_BRIEF_. Filter the entries for lines with the word "programa".

_Data items_.
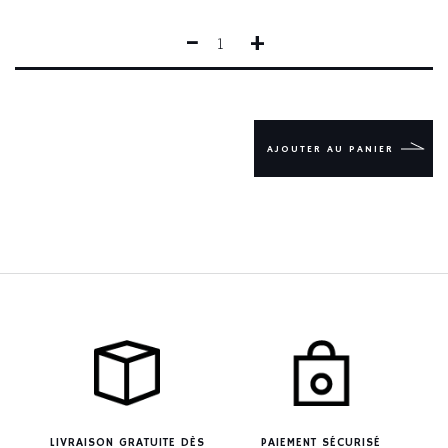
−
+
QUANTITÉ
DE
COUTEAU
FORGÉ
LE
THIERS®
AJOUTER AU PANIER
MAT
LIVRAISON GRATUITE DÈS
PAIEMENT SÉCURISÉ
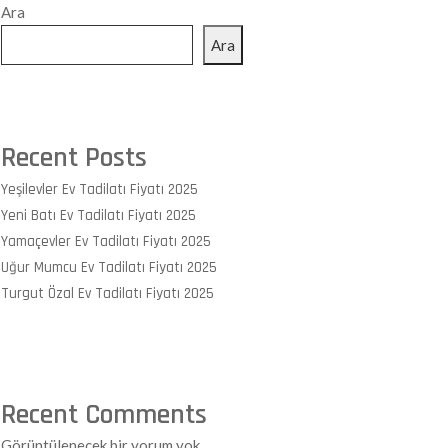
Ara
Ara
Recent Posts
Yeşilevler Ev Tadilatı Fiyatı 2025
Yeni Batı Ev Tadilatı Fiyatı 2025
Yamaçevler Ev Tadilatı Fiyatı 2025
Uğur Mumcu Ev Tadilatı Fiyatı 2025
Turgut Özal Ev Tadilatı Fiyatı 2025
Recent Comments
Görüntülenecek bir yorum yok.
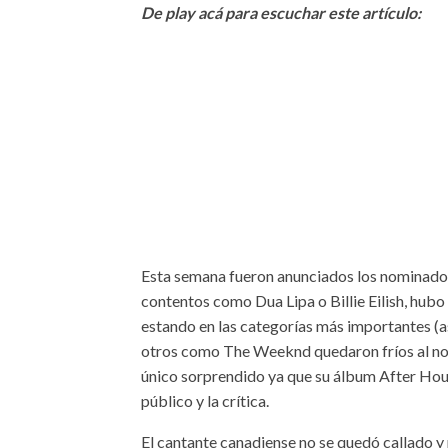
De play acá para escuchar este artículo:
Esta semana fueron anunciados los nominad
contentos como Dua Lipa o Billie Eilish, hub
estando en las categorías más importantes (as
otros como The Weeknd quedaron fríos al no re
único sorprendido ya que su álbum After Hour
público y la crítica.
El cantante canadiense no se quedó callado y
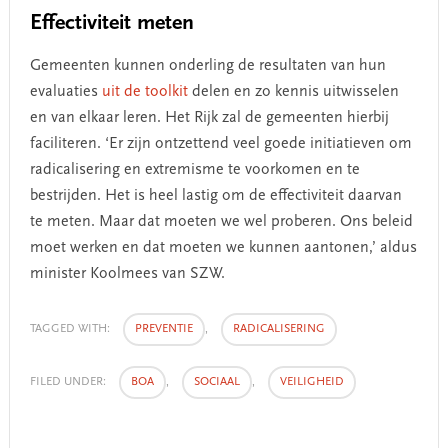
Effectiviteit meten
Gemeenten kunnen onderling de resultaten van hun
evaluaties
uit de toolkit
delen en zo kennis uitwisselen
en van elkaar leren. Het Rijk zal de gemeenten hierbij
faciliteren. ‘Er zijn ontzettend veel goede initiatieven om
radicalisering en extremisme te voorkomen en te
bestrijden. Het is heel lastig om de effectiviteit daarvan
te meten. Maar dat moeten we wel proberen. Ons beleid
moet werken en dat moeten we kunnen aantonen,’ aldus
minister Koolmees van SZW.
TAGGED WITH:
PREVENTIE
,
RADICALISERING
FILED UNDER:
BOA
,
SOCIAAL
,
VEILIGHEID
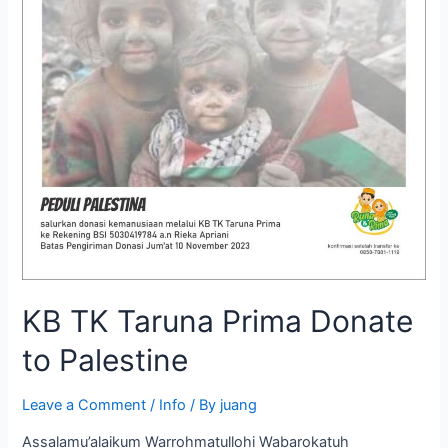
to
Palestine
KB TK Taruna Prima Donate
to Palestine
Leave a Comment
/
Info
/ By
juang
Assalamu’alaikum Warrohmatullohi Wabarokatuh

* * *

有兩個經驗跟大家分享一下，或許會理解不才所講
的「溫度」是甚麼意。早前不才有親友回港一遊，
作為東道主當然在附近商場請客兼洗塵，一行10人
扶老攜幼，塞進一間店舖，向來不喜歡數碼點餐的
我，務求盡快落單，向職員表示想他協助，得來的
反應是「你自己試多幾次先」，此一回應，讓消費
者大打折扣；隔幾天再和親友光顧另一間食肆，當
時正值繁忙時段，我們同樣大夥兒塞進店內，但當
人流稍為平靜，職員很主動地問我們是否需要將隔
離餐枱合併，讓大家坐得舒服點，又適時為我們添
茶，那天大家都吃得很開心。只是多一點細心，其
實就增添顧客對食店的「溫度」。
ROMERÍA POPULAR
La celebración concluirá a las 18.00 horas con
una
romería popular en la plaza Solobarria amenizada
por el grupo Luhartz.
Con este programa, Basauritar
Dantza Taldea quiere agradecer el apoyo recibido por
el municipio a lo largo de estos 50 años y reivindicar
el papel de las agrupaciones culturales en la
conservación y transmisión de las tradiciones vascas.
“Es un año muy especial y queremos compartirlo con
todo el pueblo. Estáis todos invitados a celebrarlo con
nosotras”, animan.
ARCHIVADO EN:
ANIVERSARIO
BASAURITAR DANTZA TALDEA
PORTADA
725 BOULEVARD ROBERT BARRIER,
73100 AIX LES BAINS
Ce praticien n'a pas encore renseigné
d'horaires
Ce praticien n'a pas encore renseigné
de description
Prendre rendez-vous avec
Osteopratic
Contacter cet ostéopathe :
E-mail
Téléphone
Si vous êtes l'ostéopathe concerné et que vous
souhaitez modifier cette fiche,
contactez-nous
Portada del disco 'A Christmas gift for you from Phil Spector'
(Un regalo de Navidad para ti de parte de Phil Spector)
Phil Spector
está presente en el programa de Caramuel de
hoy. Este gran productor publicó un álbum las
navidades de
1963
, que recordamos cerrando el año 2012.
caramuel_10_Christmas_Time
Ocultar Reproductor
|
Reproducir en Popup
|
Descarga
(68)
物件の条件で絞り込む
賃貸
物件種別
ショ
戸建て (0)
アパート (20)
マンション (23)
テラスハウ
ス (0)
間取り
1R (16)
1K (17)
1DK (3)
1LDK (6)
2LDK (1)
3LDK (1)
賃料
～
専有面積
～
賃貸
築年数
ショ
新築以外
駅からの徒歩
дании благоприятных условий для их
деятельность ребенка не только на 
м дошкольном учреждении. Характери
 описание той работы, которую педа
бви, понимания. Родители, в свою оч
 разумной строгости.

...

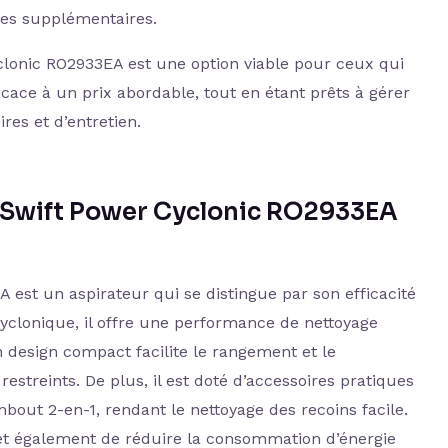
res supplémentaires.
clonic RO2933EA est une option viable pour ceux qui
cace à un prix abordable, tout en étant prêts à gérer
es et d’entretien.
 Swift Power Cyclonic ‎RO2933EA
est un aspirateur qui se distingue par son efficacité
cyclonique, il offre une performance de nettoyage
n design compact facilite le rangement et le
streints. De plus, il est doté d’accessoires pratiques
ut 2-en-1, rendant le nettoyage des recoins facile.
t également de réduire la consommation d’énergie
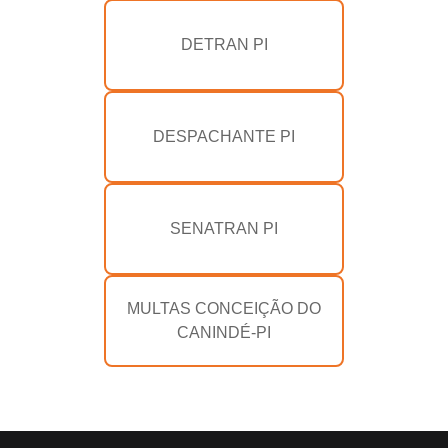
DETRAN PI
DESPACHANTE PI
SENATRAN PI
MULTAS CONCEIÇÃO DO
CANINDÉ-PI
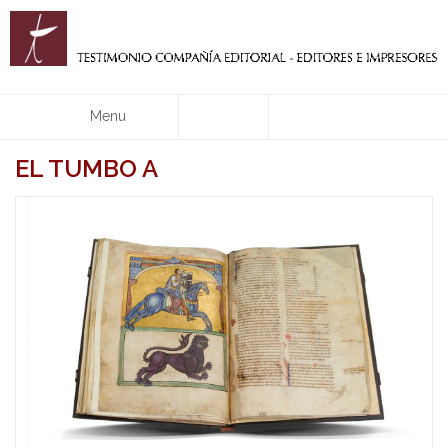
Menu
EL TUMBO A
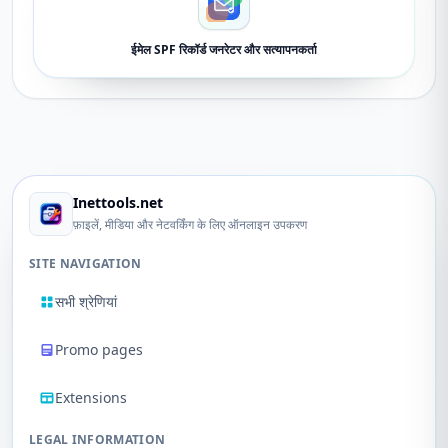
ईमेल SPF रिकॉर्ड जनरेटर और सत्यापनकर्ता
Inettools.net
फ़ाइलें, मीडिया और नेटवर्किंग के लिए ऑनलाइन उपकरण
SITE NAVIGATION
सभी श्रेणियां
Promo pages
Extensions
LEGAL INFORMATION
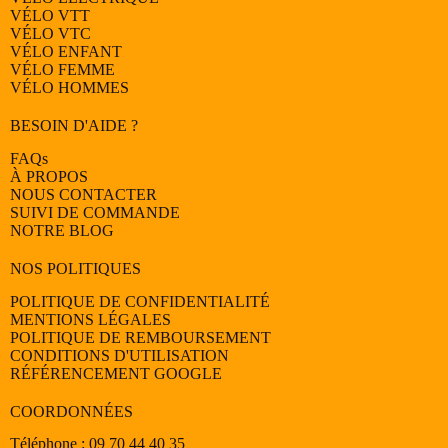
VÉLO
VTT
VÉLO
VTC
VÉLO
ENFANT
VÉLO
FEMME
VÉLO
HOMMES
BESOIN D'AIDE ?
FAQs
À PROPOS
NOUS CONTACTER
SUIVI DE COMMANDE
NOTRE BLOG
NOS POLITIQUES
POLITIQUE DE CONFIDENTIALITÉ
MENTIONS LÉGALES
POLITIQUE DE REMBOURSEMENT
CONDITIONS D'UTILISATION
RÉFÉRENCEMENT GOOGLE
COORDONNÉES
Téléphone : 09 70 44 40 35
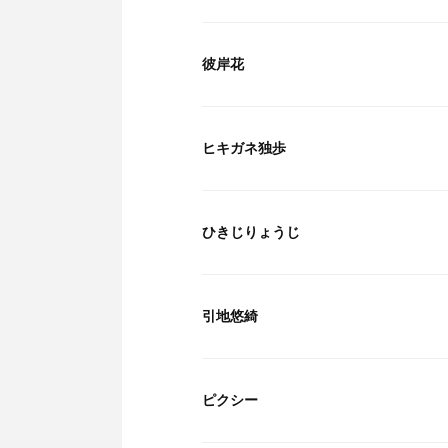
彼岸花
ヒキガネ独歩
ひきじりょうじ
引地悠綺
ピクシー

_SOLUTION_.
Con este programa, Basauritar
está presente en el programa de Caramuel de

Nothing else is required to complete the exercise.